Coba anda bayangkan berada di dalam pesawat terbang, sedang duduk-duduk tenang menunggu waktu sampai ke tujuan, tayangan di layar di depan Anda sedang dinikmati, tiba-tiba pesawat yang awalnya tenang-tenang, tiba-tiba drop dan disusul dengan suara pesawat yang bergemuruh untuk sekian detik dan Anda mendengar jeritan penumpang lainnya. Apa rekasi yang kira-kira Anda lakukan saat itu terjadi?
Problema
Satu minggu yang lalu saya bersama pemimpin redaksi dan redaktur pelaksana perusahaan media kamiberada dalam situasi itu. Ketika kejadian itu berlangsung, Pemimpin redaksi saya berteriak sambil berusaha memegang sesuatu yang kokoh, meski ua tak menemukan apa pun.
Redaktur pelaksana saya yang seorang generasi milesial tak berteriak, tersenyum, dan tetap menikmati tayangan film di depannya.
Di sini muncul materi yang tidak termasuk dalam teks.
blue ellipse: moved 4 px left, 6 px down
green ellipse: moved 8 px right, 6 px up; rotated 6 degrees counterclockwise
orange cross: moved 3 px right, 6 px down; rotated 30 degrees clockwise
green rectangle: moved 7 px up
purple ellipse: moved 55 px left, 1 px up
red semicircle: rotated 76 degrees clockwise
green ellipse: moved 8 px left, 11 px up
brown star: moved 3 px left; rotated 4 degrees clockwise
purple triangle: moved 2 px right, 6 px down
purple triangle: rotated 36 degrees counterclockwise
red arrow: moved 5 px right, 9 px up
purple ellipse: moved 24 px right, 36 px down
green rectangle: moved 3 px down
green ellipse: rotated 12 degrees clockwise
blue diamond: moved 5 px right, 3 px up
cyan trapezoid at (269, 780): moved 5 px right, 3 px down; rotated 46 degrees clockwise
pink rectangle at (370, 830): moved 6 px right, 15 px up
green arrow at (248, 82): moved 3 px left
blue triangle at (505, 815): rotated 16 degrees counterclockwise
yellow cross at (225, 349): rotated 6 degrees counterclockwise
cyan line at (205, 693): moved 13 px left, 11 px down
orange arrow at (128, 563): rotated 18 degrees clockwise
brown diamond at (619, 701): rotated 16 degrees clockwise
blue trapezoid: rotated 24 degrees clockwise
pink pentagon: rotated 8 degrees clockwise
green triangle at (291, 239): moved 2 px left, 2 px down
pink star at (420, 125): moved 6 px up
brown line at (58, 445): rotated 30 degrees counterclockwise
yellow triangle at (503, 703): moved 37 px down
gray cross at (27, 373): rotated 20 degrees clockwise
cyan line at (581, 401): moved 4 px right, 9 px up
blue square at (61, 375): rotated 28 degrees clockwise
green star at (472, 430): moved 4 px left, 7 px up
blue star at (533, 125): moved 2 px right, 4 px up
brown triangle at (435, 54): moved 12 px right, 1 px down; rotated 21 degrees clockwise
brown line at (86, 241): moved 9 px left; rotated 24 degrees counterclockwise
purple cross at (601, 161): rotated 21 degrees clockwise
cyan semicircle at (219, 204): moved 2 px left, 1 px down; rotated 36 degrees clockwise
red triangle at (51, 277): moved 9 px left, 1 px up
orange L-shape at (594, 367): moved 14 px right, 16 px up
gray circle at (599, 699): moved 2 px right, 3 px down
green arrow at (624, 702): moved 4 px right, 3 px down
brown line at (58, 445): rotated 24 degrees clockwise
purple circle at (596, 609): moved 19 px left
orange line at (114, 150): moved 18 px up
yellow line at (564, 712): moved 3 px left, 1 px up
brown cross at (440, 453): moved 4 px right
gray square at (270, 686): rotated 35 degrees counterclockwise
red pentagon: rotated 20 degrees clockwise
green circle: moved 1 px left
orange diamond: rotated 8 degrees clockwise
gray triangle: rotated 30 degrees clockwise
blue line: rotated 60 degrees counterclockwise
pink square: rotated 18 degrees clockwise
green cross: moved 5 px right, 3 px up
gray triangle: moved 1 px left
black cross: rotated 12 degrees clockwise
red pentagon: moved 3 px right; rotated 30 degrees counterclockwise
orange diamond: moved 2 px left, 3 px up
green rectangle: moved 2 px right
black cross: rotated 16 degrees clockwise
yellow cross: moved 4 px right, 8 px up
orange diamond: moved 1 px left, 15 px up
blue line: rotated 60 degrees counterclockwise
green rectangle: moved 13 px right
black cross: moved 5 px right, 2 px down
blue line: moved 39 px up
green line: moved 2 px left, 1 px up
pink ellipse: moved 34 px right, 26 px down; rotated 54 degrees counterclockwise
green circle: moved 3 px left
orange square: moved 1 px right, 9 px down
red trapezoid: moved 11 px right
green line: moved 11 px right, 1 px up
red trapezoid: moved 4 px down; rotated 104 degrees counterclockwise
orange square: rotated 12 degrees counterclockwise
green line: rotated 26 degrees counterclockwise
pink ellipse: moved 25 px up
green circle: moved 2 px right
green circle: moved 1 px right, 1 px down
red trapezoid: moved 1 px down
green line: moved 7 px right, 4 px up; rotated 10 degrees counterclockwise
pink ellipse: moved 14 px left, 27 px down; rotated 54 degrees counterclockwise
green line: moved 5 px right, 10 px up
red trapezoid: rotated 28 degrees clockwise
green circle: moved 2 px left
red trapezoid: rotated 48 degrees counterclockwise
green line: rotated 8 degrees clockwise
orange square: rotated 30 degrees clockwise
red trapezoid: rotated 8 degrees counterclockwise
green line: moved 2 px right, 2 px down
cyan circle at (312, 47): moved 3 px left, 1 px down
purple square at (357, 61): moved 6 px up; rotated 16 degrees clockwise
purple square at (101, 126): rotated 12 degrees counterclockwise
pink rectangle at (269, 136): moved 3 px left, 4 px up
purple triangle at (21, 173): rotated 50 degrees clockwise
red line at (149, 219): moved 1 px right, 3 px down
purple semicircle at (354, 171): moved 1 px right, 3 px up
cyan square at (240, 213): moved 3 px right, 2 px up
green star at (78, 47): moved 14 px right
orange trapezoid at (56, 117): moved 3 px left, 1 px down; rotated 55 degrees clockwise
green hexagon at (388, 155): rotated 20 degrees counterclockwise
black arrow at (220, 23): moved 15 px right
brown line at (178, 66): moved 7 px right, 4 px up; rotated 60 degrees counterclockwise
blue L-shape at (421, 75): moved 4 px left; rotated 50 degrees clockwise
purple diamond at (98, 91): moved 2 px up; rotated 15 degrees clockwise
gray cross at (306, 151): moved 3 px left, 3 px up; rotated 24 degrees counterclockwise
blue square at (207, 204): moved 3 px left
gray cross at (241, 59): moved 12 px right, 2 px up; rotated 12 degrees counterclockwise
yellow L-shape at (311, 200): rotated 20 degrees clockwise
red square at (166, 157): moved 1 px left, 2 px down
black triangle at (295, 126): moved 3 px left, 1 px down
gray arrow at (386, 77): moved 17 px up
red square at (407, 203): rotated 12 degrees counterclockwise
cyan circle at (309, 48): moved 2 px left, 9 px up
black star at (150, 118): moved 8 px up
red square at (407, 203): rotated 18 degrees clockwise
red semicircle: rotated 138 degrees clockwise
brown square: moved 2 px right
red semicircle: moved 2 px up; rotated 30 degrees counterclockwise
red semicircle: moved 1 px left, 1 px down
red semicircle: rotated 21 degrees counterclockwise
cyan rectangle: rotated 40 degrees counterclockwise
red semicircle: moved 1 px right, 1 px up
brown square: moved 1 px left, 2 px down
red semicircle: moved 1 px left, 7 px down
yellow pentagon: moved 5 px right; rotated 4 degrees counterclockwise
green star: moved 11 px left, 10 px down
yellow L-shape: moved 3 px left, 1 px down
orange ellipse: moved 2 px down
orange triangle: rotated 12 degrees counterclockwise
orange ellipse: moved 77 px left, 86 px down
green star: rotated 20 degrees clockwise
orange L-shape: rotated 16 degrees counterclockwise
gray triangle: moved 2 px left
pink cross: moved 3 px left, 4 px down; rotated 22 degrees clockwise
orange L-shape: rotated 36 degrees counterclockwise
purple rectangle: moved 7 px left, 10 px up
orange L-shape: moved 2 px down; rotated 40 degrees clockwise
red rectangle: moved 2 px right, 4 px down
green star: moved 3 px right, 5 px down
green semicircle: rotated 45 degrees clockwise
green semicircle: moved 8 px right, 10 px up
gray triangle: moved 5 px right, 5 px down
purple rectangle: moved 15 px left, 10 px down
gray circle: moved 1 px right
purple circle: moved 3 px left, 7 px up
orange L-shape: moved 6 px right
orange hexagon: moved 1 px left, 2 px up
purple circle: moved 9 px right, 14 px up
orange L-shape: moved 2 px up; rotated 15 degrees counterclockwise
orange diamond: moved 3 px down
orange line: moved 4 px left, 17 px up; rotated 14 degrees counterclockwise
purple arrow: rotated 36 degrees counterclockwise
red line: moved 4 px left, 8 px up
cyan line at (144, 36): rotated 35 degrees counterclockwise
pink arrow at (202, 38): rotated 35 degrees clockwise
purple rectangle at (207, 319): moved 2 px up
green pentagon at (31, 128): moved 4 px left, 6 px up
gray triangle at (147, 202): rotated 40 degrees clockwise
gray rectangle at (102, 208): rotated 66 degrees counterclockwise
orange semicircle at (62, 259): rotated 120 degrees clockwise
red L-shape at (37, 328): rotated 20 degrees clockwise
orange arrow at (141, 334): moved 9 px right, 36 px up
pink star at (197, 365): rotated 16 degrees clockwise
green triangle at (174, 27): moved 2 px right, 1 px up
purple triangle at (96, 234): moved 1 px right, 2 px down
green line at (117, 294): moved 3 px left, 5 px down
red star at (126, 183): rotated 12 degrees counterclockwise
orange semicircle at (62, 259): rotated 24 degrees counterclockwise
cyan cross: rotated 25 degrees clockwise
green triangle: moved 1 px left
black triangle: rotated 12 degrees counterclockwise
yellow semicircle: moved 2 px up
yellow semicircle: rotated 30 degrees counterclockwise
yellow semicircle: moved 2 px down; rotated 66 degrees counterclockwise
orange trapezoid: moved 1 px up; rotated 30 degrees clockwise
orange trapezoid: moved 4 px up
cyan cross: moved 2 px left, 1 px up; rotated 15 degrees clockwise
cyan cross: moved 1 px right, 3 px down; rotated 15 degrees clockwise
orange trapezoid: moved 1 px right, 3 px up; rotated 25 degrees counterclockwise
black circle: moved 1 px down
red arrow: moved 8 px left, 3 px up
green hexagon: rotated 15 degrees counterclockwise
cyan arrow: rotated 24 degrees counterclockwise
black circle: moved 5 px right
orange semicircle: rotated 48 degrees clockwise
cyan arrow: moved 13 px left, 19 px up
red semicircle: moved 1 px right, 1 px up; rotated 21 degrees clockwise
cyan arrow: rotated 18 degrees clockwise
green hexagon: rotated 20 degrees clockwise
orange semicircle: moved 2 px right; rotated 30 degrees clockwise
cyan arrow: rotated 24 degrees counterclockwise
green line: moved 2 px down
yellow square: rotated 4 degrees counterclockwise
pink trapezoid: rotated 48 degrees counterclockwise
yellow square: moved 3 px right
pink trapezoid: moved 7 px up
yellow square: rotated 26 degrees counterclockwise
Ketika saya bertanya mengapa ia tampak tenang, maka ini jawaban yang saya dapati. “Seru sih awalnya, Mas. Tapi terus takut karena mulai mikir yang enggak-enggak dan kalau ini bukan main-main.”
Setelah mendapat dengan selamat, saya mem-posting kejadian di atas di media sosial. Dua wanita menceritakan ketakutan mereka mengalami hal serupa. Satu wanita lagi mengatakan kalau ia sudah berada di dalam pesawat, ia akan pasrah 100 persen.
Keesokan harinya saya menceritakan kejadian ini di kantor. Seorang staf yang menangani bisnis majalah dan termasuk generasi milenial malah menceritakan bahwa turbulensi itu merupakan salah satu yang disukainya. “Aku tu mikir turbulensi itu menyenangkan, Mas.” Mendengar penjelasannya itu saya yang sudah berumur ini jadi berpikir apa saya ini yang kurang waras.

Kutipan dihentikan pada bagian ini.